Records supplied:
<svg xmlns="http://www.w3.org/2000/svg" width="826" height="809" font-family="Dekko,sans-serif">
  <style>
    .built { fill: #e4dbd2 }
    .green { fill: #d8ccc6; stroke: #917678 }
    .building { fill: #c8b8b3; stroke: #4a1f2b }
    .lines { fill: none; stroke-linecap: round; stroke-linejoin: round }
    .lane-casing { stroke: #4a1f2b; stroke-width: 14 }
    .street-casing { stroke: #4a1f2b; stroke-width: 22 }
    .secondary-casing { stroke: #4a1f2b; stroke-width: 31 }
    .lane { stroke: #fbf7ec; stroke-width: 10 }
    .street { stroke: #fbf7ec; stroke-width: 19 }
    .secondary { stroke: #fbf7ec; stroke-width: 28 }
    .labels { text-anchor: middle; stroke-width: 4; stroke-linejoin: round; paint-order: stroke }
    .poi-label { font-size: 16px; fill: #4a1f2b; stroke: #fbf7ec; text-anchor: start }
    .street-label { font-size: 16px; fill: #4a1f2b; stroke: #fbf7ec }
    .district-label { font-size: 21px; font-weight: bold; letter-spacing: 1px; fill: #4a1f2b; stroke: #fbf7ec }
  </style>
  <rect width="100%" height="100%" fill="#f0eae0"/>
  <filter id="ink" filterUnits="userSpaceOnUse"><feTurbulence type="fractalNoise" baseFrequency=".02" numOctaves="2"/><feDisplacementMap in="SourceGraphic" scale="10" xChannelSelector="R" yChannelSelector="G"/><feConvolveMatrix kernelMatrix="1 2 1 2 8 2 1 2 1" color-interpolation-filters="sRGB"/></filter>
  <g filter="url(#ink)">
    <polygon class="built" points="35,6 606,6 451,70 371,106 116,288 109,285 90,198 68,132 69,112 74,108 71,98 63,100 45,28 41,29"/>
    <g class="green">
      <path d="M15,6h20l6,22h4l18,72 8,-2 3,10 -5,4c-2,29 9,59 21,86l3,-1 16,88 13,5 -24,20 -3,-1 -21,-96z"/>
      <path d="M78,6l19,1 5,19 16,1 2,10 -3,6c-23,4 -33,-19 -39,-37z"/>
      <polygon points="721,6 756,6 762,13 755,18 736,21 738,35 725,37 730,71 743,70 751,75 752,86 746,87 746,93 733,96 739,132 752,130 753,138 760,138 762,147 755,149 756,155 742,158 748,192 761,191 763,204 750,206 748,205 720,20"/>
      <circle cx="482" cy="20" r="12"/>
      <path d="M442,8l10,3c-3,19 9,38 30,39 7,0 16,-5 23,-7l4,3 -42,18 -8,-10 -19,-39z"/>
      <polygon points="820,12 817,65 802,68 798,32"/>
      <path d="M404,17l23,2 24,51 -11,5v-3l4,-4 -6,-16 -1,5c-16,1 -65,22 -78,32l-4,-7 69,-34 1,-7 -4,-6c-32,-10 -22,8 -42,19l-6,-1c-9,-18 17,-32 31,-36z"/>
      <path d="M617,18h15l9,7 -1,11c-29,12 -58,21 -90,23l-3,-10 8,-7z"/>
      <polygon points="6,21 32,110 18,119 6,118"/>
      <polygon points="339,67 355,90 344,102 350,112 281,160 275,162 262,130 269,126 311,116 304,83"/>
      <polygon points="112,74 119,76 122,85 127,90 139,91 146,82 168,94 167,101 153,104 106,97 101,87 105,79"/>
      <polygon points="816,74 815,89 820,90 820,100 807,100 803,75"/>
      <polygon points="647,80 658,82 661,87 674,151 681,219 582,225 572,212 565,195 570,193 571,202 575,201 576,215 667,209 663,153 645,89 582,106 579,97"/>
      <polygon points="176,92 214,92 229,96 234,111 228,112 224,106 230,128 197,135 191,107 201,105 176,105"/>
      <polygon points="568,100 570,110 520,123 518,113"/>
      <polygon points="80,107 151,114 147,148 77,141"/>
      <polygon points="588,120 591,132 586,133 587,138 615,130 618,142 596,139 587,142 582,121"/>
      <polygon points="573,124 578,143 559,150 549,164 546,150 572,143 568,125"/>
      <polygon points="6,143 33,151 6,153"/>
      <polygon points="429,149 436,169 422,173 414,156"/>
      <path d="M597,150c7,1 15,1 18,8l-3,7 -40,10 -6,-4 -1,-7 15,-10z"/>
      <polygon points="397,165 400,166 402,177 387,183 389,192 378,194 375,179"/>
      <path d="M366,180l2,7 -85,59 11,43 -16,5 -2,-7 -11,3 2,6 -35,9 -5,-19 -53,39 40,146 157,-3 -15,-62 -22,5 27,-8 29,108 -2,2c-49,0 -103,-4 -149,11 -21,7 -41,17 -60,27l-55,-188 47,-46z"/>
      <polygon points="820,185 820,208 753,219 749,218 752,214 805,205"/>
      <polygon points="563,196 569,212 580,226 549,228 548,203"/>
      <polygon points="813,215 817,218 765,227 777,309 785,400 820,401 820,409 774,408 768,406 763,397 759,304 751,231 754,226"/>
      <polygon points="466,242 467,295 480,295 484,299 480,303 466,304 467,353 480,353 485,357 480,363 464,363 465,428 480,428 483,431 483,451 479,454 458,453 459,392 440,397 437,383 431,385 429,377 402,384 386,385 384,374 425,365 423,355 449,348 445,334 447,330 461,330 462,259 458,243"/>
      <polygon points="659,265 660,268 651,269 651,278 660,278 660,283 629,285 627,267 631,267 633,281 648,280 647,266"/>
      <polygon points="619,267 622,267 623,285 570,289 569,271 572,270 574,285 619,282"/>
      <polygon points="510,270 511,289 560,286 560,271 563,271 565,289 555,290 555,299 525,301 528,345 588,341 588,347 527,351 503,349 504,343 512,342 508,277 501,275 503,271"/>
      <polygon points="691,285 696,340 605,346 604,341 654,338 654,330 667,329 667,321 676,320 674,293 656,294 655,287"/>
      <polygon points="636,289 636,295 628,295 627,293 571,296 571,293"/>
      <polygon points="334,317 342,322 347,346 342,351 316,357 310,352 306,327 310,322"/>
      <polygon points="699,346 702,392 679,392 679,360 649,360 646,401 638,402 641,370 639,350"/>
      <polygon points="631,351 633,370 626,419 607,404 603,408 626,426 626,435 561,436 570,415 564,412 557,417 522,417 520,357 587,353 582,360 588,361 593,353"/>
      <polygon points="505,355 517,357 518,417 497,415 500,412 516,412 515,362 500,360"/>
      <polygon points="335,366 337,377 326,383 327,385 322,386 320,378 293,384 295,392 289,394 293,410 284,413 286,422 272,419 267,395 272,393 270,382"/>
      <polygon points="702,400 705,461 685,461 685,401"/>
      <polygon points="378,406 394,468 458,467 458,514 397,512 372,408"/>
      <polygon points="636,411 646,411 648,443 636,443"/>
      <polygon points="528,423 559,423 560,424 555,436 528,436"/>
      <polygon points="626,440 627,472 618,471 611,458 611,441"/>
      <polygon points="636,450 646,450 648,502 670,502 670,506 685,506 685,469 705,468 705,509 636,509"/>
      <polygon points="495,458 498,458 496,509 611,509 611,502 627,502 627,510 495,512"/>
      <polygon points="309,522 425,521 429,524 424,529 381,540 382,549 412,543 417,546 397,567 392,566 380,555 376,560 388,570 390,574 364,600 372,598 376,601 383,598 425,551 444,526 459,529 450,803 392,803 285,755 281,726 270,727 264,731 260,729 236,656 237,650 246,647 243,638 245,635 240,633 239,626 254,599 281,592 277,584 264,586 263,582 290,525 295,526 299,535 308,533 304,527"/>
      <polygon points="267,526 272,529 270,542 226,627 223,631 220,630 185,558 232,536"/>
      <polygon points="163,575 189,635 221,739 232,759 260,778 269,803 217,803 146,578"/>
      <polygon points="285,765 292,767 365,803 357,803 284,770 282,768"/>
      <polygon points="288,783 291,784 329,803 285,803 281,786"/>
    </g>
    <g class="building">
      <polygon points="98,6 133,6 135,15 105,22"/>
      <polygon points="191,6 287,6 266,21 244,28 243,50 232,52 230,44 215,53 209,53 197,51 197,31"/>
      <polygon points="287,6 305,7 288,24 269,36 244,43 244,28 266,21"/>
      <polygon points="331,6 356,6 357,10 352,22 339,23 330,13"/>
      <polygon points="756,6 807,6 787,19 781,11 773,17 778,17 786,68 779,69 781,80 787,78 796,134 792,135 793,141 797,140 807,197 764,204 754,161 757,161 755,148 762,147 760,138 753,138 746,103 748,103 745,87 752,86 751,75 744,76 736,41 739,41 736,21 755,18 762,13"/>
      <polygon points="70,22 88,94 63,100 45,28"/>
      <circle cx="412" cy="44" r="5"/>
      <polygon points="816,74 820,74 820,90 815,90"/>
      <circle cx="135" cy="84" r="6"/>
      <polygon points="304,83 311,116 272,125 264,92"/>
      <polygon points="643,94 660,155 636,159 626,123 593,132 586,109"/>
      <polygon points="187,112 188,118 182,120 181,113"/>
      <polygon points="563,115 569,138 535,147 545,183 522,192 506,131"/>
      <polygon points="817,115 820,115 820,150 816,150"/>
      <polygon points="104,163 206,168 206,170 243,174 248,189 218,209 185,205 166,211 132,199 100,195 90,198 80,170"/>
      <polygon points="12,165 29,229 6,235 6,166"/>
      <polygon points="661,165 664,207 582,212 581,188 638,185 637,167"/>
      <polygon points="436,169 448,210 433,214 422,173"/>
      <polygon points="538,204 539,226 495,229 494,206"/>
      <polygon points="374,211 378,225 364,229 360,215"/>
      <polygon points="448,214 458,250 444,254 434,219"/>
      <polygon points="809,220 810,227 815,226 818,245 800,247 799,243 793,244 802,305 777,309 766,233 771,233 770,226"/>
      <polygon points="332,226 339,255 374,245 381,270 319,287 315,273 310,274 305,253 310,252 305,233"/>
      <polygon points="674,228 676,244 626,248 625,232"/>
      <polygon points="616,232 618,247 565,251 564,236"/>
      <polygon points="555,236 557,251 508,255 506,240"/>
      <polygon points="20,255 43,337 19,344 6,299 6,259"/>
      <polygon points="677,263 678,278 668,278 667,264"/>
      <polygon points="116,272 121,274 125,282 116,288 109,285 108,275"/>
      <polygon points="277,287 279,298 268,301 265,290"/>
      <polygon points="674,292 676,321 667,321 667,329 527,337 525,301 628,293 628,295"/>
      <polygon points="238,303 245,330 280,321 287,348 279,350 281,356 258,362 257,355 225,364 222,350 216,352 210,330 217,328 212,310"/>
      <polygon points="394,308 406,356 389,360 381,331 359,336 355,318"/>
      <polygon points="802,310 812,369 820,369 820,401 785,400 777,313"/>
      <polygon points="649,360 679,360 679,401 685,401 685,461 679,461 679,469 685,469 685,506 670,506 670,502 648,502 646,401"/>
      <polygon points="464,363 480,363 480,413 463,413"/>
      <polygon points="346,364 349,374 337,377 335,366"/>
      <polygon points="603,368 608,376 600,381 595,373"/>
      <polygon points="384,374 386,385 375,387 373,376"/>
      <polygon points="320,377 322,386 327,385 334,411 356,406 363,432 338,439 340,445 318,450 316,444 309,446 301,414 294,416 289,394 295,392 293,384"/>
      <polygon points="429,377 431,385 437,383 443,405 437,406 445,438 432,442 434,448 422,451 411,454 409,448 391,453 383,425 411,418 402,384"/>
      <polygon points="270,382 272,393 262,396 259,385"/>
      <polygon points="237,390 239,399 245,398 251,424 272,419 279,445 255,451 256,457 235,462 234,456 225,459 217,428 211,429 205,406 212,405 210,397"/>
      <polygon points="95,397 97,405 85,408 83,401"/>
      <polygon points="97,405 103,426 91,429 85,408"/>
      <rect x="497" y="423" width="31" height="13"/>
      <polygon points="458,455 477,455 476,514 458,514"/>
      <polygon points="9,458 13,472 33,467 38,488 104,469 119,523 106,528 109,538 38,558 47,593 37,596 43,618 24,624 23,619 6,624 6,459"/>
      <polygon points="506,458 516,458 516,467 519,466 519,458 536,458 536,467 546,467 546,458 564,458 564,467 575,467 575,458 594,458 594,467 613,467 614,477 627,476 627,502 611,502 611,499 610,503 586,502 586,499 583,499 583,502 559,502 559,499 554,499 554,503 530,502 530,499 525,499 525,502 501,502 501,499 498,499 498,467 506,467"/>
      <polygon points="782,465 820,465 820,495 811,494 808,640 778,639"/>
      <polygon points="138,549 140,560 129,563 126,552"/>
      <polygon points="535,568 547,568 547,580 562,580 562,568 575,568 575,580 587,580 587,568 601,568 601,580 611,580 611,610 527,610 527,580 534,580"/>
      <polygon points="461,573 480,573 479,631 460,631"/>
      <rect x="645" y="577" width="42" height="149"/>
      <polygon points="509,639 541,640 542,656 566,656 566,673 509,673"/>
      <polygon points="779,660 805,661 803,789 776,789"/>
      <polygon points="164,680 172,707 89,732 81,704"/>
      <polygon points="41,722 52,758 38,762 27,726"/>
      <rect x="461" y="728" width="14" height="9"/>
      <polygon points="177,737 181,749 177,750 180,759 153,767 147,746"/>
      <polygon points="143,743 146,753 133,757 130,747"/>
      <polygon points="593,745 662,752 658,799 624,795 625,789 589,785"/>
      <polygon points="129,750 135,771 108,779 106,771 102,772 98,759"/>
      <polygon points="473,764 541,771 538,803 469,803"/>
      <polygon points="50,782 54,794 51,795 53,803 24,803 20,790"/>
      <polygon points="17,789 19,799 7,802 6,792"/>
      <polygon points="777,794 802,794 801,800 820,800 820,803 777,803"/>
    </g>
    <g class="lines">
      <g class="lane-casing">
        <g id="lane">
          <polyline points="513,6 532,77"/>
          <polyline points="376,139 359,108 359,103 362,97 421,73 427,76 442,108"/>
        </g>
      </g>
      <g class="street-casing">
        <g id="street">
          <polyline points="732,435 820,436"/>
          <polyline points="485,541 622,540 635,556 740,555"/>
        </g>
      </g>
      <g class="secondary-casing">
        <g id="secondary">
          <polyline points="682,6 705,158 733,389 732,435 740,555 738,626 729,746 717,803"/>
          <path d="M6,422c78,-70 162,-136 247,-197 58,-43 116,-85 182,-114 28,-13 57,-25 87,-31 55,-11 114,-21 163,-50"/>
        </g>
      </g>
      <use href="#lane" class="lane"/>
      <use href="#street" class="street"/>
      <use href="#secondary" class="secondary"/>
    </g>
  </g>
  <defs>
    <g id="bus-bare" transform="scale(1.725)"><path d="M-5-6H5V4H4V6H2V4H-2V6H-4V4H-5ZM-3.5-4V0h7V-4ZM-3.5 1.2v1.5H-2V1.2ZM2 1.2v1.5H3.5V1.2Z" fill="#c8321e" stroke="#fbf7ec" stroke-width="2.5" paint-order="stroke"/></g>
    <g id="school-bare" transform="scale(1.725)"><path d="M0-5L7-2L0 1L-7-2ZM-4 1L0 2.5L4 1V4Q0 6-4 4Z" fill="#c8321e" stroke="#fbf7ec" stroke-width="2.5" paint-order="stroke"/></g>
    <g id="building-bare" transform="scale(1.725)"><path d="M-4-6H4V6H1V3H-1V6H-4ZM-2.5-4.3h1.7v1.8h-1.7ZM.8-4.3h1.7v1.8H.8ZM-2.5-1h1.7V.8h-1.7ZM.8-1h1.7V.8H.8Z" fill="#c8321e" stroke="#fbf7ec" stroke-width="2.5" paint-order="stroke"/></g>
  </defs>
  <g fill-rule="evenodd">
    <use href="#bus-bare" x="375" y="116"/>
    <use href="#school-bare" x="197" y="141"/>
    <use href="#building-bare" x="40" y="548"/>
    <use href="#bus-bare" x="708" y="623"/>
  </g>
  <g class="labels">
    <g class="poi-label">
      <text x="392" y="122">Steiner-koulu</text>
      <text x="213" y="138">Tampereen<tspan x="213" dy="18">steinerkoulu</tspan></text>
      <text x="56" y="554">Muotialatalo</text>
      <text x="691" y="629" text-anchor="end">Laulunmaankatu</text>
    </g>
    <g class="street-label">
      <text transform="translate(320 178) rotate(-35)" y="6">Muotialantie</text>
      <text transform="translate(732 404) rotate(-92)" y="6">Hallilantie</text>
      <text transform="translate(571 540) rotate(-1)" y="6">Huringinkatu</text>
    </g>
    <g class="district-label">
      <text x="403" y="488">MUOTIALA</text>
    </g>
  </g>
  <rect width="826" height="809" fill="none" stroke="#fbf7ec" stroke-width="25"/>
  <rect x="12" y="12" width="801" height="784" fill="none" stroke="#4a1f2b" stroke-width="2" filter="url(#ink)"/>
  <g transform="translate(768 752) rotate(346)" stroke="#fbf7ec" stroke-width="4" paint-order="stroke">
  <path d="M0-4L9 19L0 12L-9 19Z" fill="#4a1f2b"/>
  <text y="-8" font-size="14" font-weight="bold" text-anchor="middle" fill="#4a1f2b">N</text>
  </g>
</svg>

What the exercise asks:
Say how many lines in the entries contain the string "building", and say nothing else.

Finished exercise:
4